Die AfD, größte Oppositionsfraktion im Landtag, sprach von Stillstand und Belanglosigkeit, die angesichts der Personalie zur Parteiräson erklärt würden. Die Linke teilte mit: «Mit diesem letzten Aufgebot hält die CDU fest an einer Politik des Stillstandes für Sachsen-Anhalt. Mut- und einfallslos gehen sie in die politische Auseinandersetzung.» Und weiter: «Die Kenia-Koalition in Sachsen-Anhalt unter Führung der CDU bedeutet Stagnation und Rückschritt, weil es keine gemeinsamen Vorstellungen für unser Land gibt.»

Auch bei anderen Parteien stehen die Spitzenkandidatinnen für die Landtagswahl schon fest: Die Grünen gehen mit Landtagsfraktionschefin Cornelia Lüddemann ins Rennen.

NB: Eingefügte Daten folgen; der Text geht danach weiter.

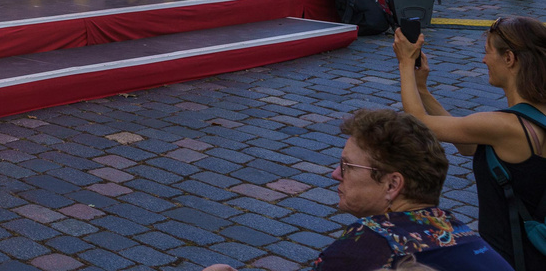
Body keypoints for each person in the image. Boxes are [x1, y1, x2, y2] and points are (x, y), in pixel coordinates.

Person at [210, 109, 511, 271]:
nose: (334, 174)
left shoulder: (370, 246)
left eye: (347, 166)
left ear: (392, 184)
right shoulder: (460, 234)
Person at [395, 16, 546, 271]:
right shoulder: (529, 120)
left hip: (510, 258)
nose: (484, 60)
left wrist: (405, 64)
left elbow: (418, 121)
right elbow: (467, 145)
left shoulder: (504, 126)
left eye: (487, 52)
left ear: (509, 58)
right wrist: (422, 90)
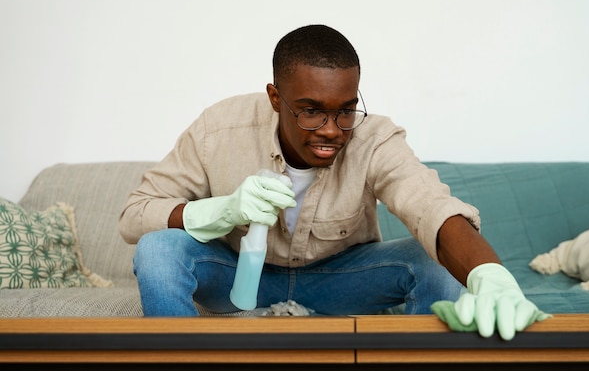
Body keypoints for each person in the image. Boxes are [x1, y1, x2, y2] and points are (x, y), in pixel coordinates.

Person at [118, 24, 548, 341]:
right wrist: (219, 210)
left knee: (432, 258)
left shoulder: (374, 137)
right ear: (275, 98)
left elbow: (428, 203)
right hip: (236, 276)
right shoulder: (219, 129)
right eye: (310, 111)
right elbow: (134, 215)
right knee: (158, 247)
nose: (332, 130)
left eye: (345, 110)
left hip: (341, 279)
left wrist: (490, 275)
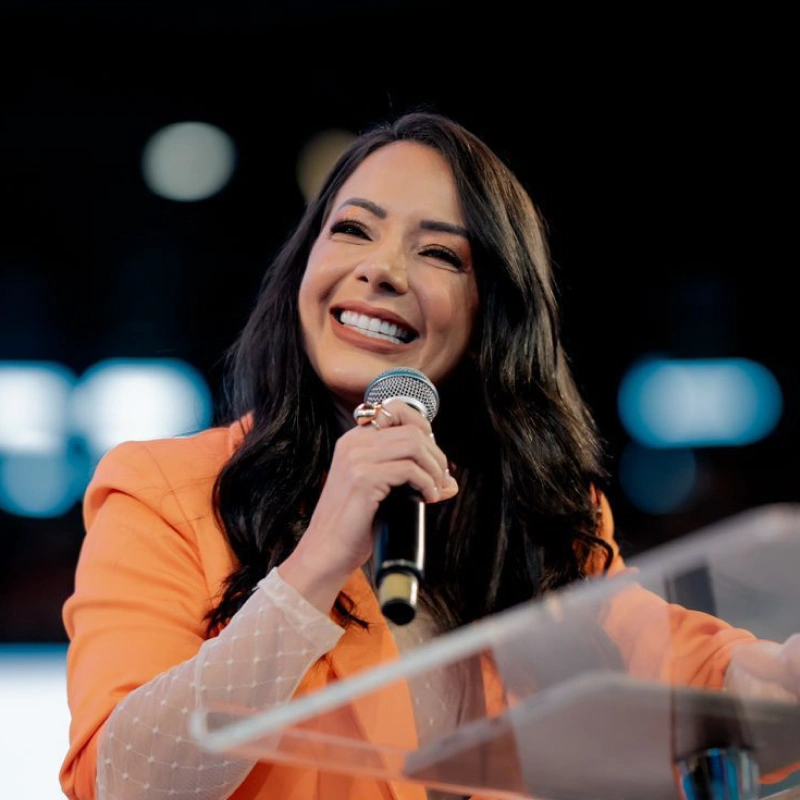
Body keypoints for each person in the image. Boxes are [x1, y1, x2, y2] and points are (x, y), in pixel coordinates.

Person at [59, 110, 800, 800]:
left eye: (440, 252)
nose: (382, 269)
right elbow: (125, 781)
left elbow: (678, 660)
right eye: (353, 229)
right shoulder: (163, 491)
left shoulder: (544, 519)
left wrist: (766, 675)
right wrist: (314, 566)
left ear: (492, 314)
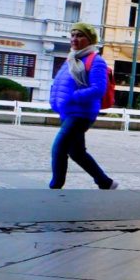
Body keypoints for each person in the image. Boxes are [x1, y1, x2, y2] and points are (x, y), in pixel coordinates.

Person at [48, 22, 117, 190]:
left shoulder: (96, 61)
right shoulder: (72, 58)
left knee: (59, 147)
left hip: (82, 113)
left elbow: (98, 89)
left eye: (79, 35)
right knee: (76, 152)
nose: (74, 39)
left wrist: (72, 97)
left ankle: (55, 187)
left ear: (89, 40)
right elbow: (59, 83)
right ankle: (105, 182)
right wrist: (55, 100)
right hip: (68, 111)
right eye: (73, 35)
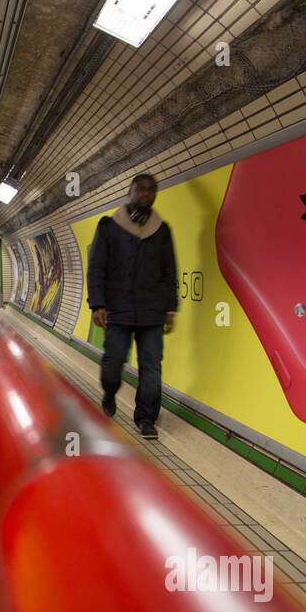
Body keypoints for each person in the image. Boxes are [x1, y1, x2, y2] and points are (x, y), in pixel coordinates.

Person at [86, 173, 177, 440]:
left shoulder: (162, 230)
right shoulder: (109, 227)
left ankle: (146, 417)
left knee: (151, 366)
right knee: (113, 362)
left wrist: (170, 309)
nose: (145, 195)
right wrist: (98, 304)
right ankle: (110, 391)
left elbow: (170, 271)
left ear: (155, 194)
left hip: (151, 312)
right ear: (130, 192)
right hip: (118, 308)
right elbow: (96, 267)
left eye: (150, 191)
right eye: (140, 190)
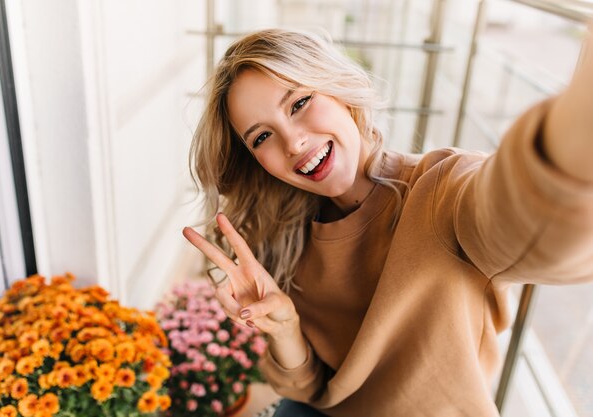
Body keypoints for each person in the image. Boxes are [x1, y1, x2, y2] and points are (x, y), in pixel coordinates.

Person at [182, 27, 593, 417]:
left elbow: (535, 223)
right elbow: (311, 390)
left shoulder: (442, 191)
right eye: (261, 137)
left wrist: (569, 143)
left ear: (339, 88)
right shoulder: (287, 232)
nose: (293, 142)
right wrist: (286, 329)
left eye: (300, 103)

Die SPD wird ebenfalls von ihrer Landtagsfraktionsvorsitzenden Katja Pähle angeführt. Die Linke wird von der Landtagsabgeordneten Eva von Angern in den Landtagswahlkampf geführt. Und auch bei der FDP könnte es eine Spitzenkandidatin geben. Lydia Hüskens soll nach dem Willen des Landesvorstandes am kommenden Wochenende in Wittenberg zur Spitzenkandidatin gewählt werden. Die AfD hat bislang noch keinen Spitzenkandidaten benannt.